ATI RN
ATI Leadership Practice B
1. Which of the following best describes the concept of cultural humility in nursing?
- A. A fixed set of cultural competencies
- B. Recognizing and addressing power imbalances
- C. Adapting care to fit different cultural contexts
- D. Learning from patients and adapting to their needs
Correct answer: D
Rationale: Cultural humility in nursing is about approaching patient care with an open mind, being willing to learn from patients, and adapting to their individual needs. Choice A is incorrect as cultural humility is not about a fixed set of competencies, but rather an ongoing process of self-reflection and learning. Choice B, recognizing and addressing power imbalances, is related to cultural competence but not the core concept of cultural humility. Choice C, adapting care to fit different cultural contexts, is more aligned with cultural competence rather than cultural humility.
2. A diabetic patient who has reported burning foot pain at night receives a new prescription. Which information should the nurse teach the patient about amitriptyline (Elavil)?
- A. Amitriptyline decreases the depression caused by your foot pain.
- B. Amitriptyline helps prevent transmission of pain impulses to the brain.
- C. Amitriptyline corrects some of the blood vessel changes that cause pain.
- D. Amitriptyline improves sleep and reduces awareness of nighttime pain.
Correct answer: B
Rationale: The correct answer is B. Amitriptyline is a tricyclic antidepressant that works by inhibiting the reuptake of serotonin and norepinephrine, which helps in reducing the transmission of pain impulses to the brain. Choice A is incorrect because amitriptyline primarily works on pain transmission rather than directly on depression. Choice C is inaccurate as amitriptyline's mechanism of action is not related to correcting blood vessel changes. Choice D is partially true as amitriptyline can improve sleep, but the primary mechanism related to pain relief is by preventing pain impulses from reaching the brain.

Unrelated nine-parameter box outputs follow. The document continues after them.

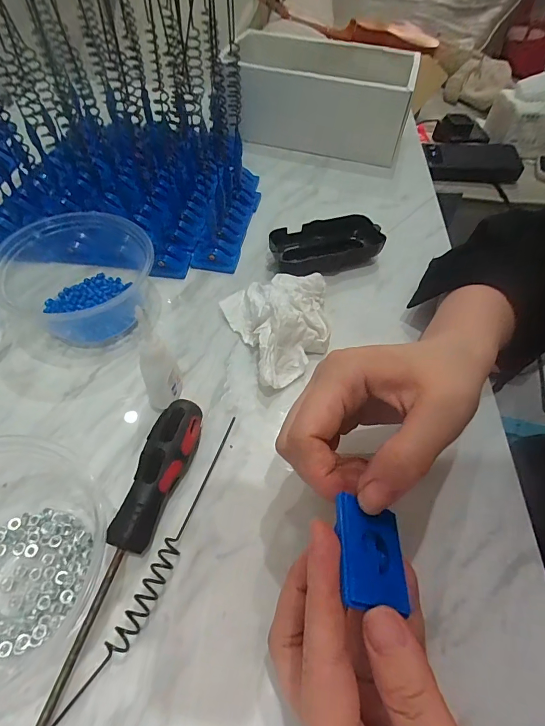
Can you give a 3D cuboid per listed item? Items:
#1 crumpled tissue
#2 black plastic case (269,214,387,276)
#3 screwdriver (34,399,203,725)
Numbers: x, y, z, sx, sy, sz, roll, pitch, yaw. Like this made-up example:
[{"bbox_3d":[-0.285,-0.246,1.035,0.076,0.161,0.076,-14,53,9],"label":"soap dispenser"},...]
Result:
[{"bbox_3d":[0.014,-0.036,0.317,0.086,0.040,0.098,-18,58,-16],"label":"crumpled tissue"},{"bbox_3d":[0.051,-0.114,0.378,0.106,0.027,0.048,-14,57,-13],"label":"black plastic case"},{"bbox_3d":[-0.092,0.122,0.205,0.028,0.029,0.229,17,55,8],"label":"screwdriver"}]

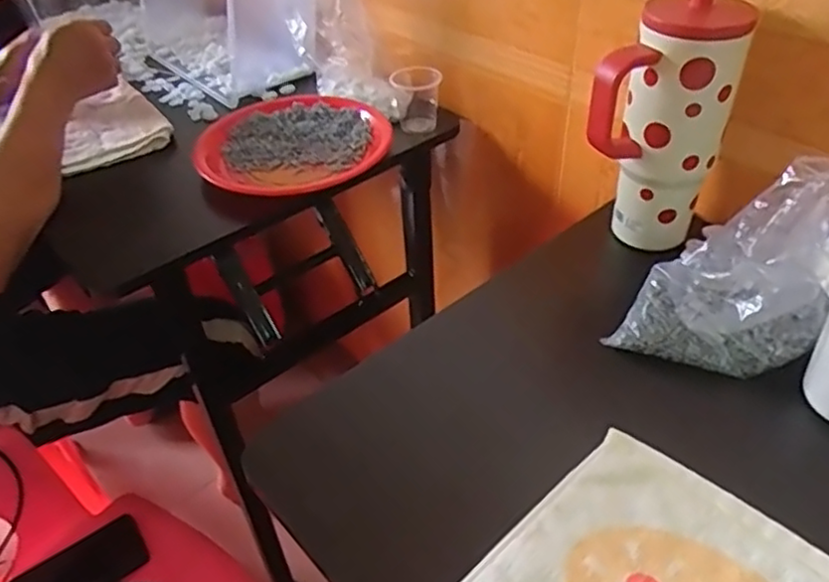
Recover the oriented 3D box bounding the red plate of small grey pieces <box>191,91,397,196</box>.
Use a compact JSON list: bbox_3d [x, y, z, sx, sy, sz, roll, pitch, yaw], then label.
[{"bbox_3d":[-0.150,-0.186,0.812,0.221,0.033,0.219,-3,40,2],"label":"red plate of small grey pieces"}]

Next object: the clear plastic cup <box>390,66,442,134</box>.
[{"bbox_3d":[0.002,-0.247,0.850,0.063,0.070,0.070,-3,40,2],"label":"clear plastic cup"}]

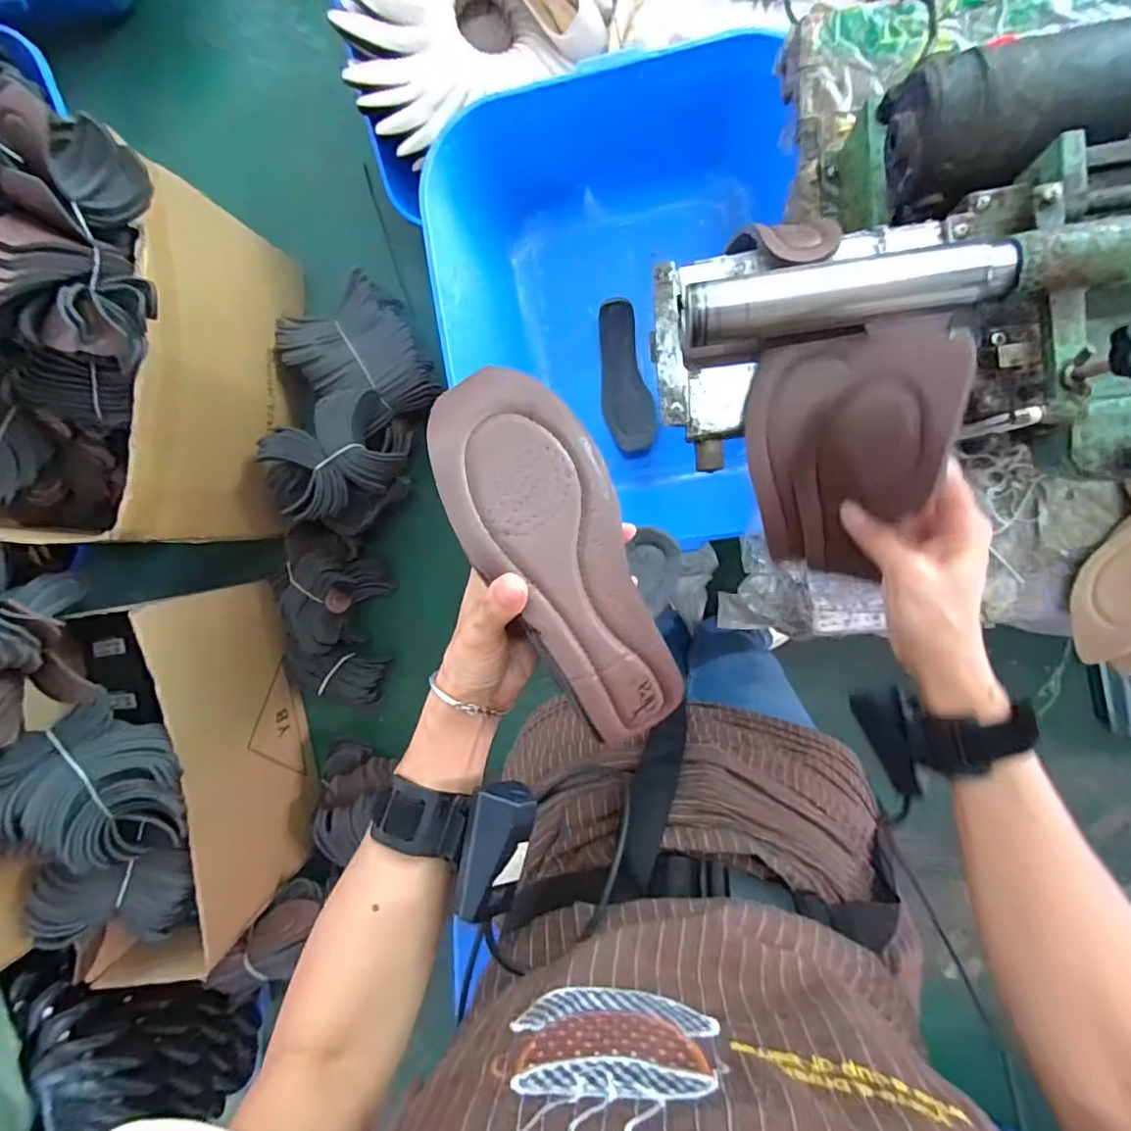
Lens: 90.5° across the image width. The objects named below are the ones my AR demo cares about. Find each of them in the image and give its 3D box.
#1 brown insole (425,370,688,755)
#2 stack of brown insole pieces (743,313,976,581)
[{"bbox_3d":[-0.005,-0.002,0.290,0.083,0.033,0.208,-28,91,-9],"label":"brown insole"},{"bbox_3d":[0.174,-0.059,0.336,0.038,0.143,0.153,-28,106,-25],"label":"stack of brown insole pieces"}]

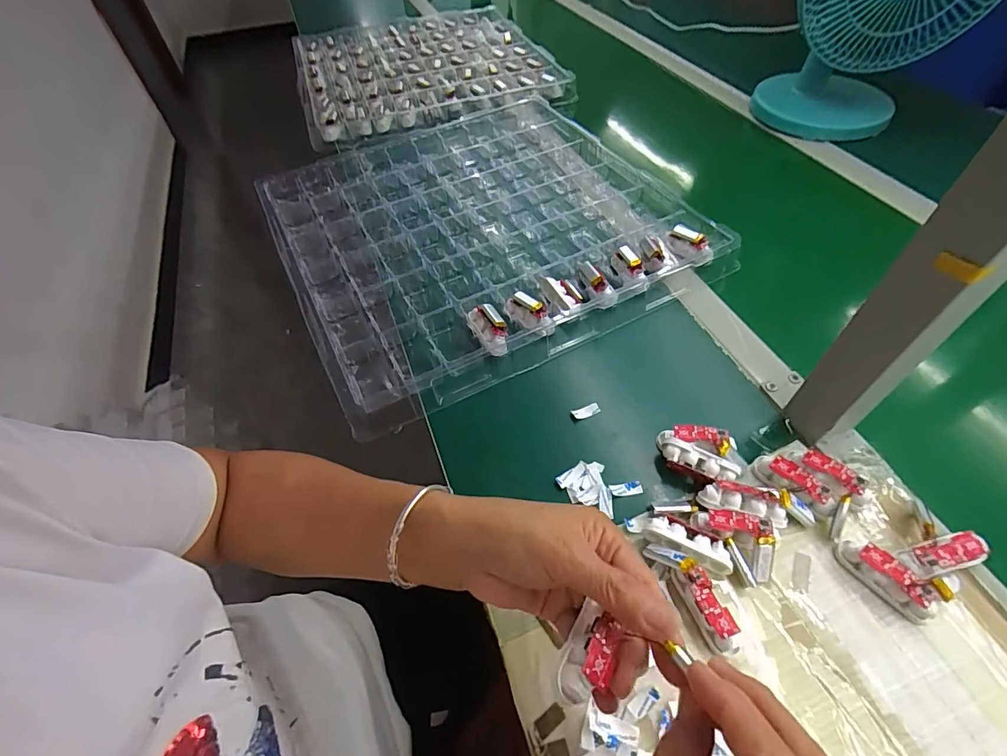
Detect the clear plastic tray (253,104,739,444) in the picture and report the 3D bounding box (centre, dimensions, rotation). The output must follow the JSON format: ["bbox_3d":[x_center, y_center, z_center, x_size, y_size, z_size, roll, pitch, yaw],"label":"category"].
[{"bbox_3d":[-0.038,-0.207,0.584,0.461,0.027,0.474,-25,56,-15],"label":"clear plastic tray"}]

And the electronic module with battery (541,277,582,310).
[{"bbox_3d":[0.066,-0.092,0.500,0.026,0.016,0.052,-28,57,-17],"label":"electronic module with battery"}]

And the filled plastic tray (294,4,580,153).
[{"bbox_3d":[-0.166,-0.620,0.905,0.459,0.033,0.519,-14,53,-8],"label":"filled plastic tray"}]

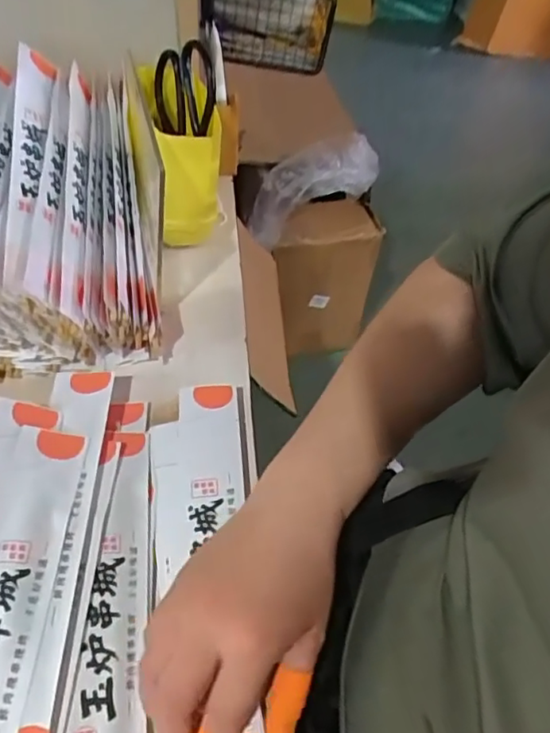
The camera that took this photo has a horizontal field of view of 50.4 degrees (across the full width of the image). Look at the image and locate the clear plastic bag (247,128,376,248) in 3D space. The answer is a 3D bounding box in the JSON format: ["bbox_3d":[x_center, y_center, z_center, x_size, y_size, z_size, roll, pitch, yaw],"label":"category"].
[{"bbox_3d":[0.060,-0.296,0.968,0.246,0.113,0.087,-32,57,-1],"label":"clear plastic bag"}]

3. Several factors are considered in the calculation of the amount of FTEs. Which of the following is NOT considered when calculating the FTEs?
- A. Hours of care provided
- B. Ancillary staff
- C. Procedures to be done
- D. Types of patients
Correct answer: A
Rationale: When calculating Full-Time Equivalents (FTEs), factors such as the hours of work for the staff for two weeks, average daily census, and types of patients are considered. However, the hours of care provided are not typically included in the calculation of FTEs. Therefore, the correct answer is A. Choice B, ancillary staff, can impact FTE calculations as they contribute to the overall workload. Choice C, procedures to be done, can also influence FTE calculations, especially if they affect staffing requirements. Choice D, types of patients, play a role in determining the level of care needed and subsequently impact FTE calculations.
4. Which of the following are important techniques when giving directions to subordinates? (EXCEPT)
- A. Know the context of the instructions.
- B. Use lateral communication.
- C. Verify feedback.
- D. Get positive attention.
Correct answer: B
Rationale: The correct answer is B: 'Use lateral communication.' When giving directions to subordinates, it is important to know the context of the instructions, get positive attention, verify feedback, and give follow-up communication. Lateral communication refers to communication between individuals or groups on the same organizational level, which is not directly related to giving directions to subordinates. Choices A, C, and D are important techniques that help ensure effective communication with subordinates.
5. A manager is working on the personnel budget for the year. The manager anticipates needing to replace 832 benefit hours. How many FTEs (Full-Time Equivalents) will be needed for replacement?
- A. 0.40 FTEs
- B. 17.0 FTEs
- C. 0.05 FTEs
- D. 1.0 FTEs
Correct answer: A
Rationale: To calculate the number of Full-Time Equivalents (FTEs) needed for replacement, divide the number of benefit hours (832) by the standard number of hours in a full-time work year (2,080). Therefore, 832 benefit hours ÷ 2,080 = 0.4 FTEs, which is equivalent to 0.40 FTEs. Choice B (17.0 FTEs) is incorrect as it is a significantly high number that does not align with the calculation. Choice C (0.05 FTEs) is incorrect because it is too low for the given number of benefit hours. Choice D (1.0 FTEs) is incorrect as it represents a full-time position, which is not the correct calculation for replacing 832 benefit hours.